AWS outage affecting over 1,000 organizations blamed on DNS issue

Here’s what we know about yesterday’s AWS outage that impacted more than 1,000 companies worldwide, including Amazon.com and AWS support operations, as well as major social media apps and numerous financial websites and gaming platforms:

AWS said in an Oct. 20 statement the outage was the result of a DNS resolution issue for the regional Dynamo DB service endpoints in its US-EAST-1 Region in northern Virginia.

Scan news coverage of the incident and it becomes clear what AWS did not tell the public: We still don’t know the root cause of the incident.

In other words: what actually caused the DNS resolution issue?

Some publications reported that the DNS issue was caused by an error in a routine update to the DynamoDB API, thus preventing DNS services from finding the correct address for the DynamoDB API.

Was the update a human coding misconfiguration?

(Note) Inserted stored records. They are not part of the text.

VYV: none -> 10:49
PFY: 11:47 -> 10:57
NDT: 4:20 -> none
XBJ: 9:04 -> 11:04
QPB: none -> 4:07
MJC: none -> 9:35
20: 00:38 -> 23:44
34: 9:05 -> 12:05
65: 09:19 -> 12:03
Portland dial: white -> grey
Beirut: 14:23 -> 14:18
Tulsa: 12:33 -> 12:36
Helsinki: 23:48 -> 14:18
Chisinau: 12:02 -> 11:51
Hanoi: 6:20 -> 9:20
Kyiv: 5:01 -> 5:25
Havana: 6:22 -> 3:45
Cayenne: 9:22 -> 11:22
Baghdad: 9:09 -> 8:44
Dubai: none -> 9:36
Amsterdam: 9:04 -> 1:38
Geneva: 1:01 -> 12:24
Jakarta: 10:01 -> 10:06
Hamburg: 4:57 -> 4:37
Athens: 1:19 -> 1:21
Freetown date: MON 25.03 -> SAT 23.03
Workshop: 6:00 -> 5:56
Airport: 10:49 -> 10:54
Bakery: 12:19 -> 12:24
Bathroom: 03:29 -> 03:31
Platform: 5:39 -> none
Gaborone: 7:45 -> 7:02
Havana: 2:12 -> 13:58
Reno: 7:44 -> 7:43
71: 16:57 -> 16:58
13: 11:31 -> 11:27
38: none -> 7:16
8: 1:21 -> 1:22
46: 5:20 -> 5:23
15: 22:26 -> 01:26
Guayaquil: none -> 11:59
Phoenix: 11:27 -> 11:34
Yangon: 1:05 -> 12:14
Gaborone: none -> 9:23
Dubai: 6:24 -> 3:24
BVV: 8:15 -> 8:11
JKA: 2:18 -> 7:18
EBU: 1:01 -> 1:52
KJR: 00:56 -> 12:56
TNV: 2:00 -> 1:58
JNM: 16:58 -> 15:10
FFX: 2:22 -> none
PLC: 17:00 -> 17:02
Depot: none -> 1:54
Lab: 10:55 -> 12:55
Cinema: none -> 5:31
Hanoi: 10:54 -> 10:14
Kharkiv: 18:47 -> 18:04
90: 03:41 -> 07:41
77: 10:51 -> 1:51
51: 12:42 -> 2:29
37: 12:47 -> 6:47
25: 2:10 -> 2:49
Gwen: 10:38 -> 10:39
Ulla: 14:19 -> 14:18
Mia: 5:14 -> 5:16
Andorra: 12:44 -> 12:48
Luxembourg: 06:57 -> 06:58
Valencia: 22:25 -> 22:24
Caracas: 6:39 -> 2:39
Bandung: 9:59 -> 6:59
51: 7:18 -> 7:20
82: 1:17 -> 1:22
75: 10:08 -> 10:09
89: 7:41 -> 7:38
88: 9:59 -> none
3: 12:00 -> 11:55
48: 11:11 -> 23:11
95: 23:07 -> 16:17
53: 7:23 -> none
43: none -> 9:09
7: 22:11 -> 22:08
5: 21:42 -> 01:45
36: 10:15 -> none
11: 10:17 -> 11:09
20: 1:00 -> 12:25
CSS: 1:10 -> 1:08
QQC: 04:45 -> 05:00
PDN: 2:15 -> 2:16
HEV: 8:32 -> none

Or was it a glitch in the machine’s business processes? Or an error by an AI system?

We still don’t know, and security experts say it’s fairly normal for the industry not to have the answers right away. A root cause analysis can take up to three months, and possibly longer given the complexity of the incident.

“AWS has only said that the outage was a DNS resolution failure to the DynamoDB endpoint in one region, and has not published a full root cause yet,” said Jason Soroko, a senior fellow at Sectigo. “In big resolver fleets, the most common way an update goes wrong is a config or code push that changes record data or resolver behavior in a way that tests did not cover, then caching locks in the mistake and magnifying the blast radius.”

Trey Ford, chief strategy and trust officer at Bugcrowd, explained that 66% to 80% of technology service outages are caused by human error or internal process mistakes — and changes in critical services like DNS are extremely hard to anticipate, test, or contain.

“It’s just the nature of these services,” said Ford. “We all want to know how can we anticipate, detect, and prevent DNS issues, and the answer to that question is rather complicated. I would break this into two categories — systems we internally use, and systems we do not control, but depend upon.”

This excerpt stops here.